=== Consigne ===
Recopiez le récit de voyage, depuis « Rendu au dépôt, nous » jusqu'à « complètement tout ruiné. », en remplaçant « Swallow » par « Hirondelle ».

=== Texte du document ===
Comme engagés, il avait Antoine Fortin et Antoine Lupien. Alors on décide de se rendre à la Baie Gillies et là on s'organise pour partir. Provencher avait un petit bateau de 22 pieds de long tout en bois brut, une chaloupe, puis un moteur d'un cylindre ; on faisait de deux milles à deux milles et demi la demie à l'heure avec ça.

Nous avions des provisions pour une semaine et, si je me rappelle bien, c'était mon beau-frère Léon Labelle qui était venu nous conduire à la Baie Gillies. Nous avions des couvertures et des provisions, mais pas de tentes de toile pour nous loger.

Rendu au dépôt, nous avons rencontré quatre frères Perron de Kirkland Lake : Alec, Édouard, Émile et Fred. Ils étaient avec un nommé Richardson, ingénieur minier. Ils étaient en frais de tâcher de retaper un navire, le Swallow, un bateau à gazoline qui avait passé l'hiver sous la glace ; à peine quatre pieds de hauteur en dépassaient. Ils espéraient réparer l'engin et s'en servir pour monter, mais ils n'avaient pas réussi. Après avoir tout sorti de l'eau, fait sécher et travaillé l'engin, ils se sont aperçus que l'eau avait complètement tout ruiné.

Ils avaient deux canots pour eux cinq, mais ils étaient à l'aviron. Ils avaient tout ce qu'il fallait pour coucher et manger pour plus d'une semaine. Richardson, voyant que nous étions désireux de nous rendre dans les Hautes Terres, nous dit : « Si vous pouvez monter, rendez-vous au lac Dufault et vous pourrez commencer à travailler en arrivant ; vous serez tout de suite sur la feuille de paie. »

Puis ils sont partis en canot. Nous sommes partis peu de temps après avec Provencher et au lac Expanse (Simard), nous suivions le bord, car il y avait de la glace sur le lac. Provencher a rejoint Richardson et les Perron et il a tout traîné : les deux canots et les cinq passagers, un petit canot de sauvetage à Provencher (au cas - où son gros aurait fait défaut), les provisions et nous. Six hommes au total. Imaginez la charge.

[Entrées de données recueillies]
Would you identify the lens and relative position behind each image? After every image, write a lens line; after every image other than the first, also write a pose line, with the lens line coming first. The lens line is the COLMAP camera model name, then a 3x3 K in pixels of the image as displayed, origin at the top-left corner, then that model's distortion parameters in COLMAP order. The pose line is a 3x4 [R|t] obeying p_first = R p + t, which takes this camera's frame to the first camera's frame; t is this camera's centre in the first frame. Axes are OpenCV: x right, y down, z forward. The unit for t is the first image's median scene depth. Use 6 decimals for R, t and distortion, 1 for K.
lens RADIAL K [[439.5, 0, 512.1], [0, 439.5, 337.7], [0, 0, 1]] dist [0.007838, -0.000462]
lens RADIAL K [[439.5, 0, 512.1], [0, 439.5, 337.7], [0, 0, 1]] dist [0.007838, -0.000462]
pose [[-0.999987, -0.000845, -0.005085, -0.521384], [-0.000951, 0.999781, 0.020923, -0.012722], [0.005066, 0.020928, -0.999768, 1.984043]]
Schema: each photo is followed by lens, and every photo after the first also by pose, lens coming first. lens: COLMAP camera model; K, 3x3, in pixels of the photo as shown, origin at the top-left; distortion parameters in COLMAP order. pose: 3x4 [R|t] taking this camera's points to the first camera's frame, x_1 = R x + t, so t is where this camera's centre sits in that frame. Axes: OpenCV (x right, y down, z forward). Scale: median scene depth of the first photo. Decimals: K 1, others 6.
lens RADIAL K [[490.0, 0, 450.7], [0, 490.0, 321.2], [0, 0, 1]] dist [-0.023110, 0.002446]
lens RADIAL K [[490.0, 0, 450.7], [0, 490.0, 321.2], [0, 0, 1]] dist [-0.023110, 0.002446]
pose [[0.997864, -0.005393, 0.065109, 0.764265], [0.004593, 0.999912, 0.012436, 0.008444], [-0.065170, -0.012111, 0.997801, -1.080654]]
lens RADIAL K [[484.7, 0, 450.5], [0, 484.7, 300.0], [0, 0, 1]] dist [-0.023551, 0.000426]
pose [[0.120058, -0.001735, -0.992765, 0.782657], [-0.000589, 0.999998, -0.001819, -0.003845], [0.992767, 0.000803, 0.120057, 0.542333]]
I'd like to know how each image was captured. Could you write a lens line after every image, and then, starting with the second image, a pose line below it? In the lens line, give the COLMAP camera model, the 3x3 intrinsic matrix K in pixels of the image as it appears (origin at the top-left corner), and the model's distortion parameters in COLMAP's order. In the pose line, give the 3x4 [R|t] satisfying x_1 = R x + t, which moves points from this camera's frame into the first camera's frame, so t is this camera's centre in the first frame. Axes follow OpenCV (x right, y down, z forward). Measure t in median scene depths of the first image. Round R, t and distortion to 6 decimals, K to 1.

=== Corrigé proposé ===
Rendu au dépôt, nous avons rencontré quatre frères Perron de Kirkland Lake : Alec, Édouard, Émile et Fred. Ils étaient avec un nommé Richardson, ingénieur minier. Ils étaient en frais de tâcher de retaper un navire, le Hirondelle, un bateau à gazoline qui avait passé l'hiver sous la glace ; à peine quatre pieds de hauteur en dépassaient. Ils espéraient réparer l'engin et s'en servir pour monter, mais ils n'avaient pas réussi. Après avoir tout sorti de l'eau, fait sécher et travaillé l'engin, ils se sont aperçus que l'eau avait complètement tout ruiné.